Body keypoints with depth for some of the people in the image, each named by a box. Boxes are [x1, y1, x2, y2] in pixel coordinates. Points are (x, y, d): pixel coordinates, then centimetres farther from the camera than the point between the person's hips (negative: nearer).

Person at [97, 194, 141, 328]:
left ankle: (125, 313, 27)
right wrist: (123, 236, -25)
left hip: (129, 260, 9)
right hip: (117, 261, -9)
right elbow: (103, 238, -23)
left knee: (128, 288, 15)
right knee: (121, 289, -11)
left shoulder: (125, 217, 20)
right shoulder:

==

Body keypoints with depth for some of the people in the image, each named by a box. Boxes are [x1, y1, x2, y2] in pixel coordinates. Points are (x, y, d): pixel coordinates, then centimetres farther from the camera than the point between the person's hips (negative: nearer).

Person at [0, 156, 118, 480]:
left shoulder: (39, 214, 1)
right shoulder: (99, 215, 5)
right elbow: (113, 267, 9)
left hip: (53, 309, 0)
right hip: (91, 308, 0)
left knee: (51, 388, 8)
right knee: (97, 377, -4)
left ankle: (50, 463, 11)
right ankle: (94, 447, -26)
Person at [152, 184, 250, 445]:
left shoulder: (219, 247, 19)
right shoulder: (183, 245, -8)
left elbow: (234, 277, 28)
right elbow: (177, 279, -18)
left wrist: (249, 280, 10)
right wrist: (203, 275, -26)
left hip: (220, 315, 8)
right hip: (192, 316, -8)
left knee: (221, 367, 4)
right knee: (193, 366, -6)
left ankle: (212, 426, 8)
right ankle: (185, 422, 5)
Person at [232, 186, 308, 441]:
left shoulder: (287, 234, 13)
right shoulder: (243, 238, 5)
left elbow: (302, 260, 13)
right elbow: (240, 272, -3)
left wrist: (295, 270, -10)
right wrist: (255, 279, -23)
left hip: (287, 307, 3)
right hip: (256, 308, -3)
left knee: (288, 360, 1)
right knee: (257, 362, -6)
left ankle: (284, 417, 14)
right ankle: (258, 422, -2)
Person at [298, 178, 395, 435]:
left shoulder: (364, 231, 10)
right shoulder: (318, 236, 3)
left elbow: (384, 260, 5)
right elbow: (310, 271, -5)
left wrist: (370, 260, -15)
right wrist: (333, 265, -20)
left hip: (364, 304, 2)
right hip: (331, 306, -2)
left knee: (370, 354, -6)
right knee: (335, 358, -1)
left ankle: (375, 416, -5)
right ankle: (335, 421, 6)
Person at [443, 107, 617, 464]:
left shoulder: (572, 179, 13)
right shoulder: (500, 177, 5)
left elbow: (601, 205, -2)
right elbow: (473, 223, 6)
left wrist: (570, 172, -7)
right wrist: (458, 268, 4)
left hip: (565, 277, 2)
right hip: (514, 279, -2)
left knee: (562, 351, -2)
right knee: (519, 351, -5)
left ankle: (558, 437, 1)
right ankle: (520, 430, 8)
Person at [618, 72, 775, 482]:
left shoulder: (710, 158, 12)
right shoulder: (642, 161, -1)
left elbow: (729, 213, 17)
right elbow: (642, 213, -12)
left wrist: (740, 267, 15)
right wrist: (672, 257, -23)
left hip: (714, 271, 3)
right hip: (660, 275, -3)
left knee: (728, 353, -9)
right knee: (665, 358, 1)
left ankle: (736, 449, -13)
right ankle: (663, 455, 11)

» **Exercise description**: Could you rewrite the stretch from the line containing "right knee: (335, 358, -1)" through the line containing "left shoulder: (710, 158, 12)", keeping the "Person at" lines and their boxes unchanged, and multiply every keypoint value (the x and y pixel coordinates and the depth) by 1.65? Round each result to a whole number, with halves rounded up.

» **Answer box**:
right knee: (553, 591, -2)
left ankle: (619, 686, -8)
right ankle: (553, 695, 10)
Person at [443, 107, 617, 464]:
left shoulder: (944, 295, 21)
right shoulder: (825, 292, 8)
left elbow: (992, 338, -3)
right elbow: (780, 368, 10)
left wrist: (941, 284, -12)
right wrist: (756, 442, 7)
left hip: (932, 457, 3)
right hip: (848, 460, -3)
left knee: (927, 579, -3)
right knee: (856, 579, -8)
left ankle: (921, 721, 2)
right ankle: (858, 710, 13)
Person at [618, 72, 775, 482]:
left shoulder: (1172, 261, 20)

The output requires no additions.